October 7 was a uniquely clarifying event. Nothing could justify what was done that day. Nothing within the pale of democratic politics could excuse it. In order to take sides with what was done, and to demand that it is the sort of thing Israel must simply tolerate, one must reject the fundamental premise of a liberal democracy that those we disagree with must be met with peaceable disagreement rather than war of extermination.

Nor is it possible to promote the cause of Hamas, or chant its slogans, and exist within a polity in which we tolerate the existence of others. Hamas is not a member of the community of nations, but a dissenter from civilization. It aims at the total destruction of its foe. It is not subject internally or externally to popular sovereignty or law. It bears none of the hallmarks of a group or cause that can be accepted in a society that resolves disputes without recourse to arms. It is, in the ancient Roman term, hostis humani generis — an enemy of all humanity.

Law firms and law schools, above all, exist to promote the mechanisms by which our society resolves private and group disputes without violence. The law is the substitute for riot, duel, and vendetta. To adopt those methods is the negation of law. Of course, a law firm that includes Jewish lawyers or serves Jewish clients or appears before Jewish judges or jurors cannot employ people who believe that Jews, alone amongst the world’s people, are subject to open season for genocidal violence. A law firm with no connection whatsoever to Jews would be within its rights and its best judgment in doubting the commitment of such people to the very idea of the law.

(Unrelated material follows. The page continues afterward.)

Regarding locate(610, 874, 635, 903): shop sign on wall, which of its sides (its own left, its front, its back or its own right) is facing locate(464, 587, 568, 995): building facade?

This is the same philosophy by which I have argued that we should cancel only the cancelers, and bar from legal employment only those who are incapable of tolerating open debate. It applies with special force to an instructor targeting Jewish students in his classroom or a mob surrounding or assaulting Jewish students. A liberal society will remain liberal only if it can defend the outer boundaries of liberalism itself.

Sixth, is this a fringe opinion? I have dealt thus far in classical-liberal principles. But allow me to conclude with a more basic concern. An opinion that deserves cancellation may nonetheless warrant forbearance in the interests of social peace, if it is widely shared. This formed much of the basis for tolerating pro-slavery opinion in the America of the 1850s, and for tolerating pro-abortion opinion today. If you attempt to root out an opinion held by a third or half or two-thirds of your own society, you light a fuse to a very large powder keg. Some things must be tolerated, even if they ought not to be.

For now, the view that terrorist attacks are justified in order to extend a Palestinian state from the river to the sea, at the cost of the destruction of the Jewish population, is not one that Americans need to tolerate. So, we should not do so. Taboos can survive only so long as they are enforceable. If we wish to maintain a society that takes seriously the injunction of Never Again, we will hold that line now, while it is still possible to do so. It is encouraging that some of our institutions, even those run by liberals and progressives, are still willing to do so. It bodes ill that many are not. Because that way lies something much worse than people losing jobs.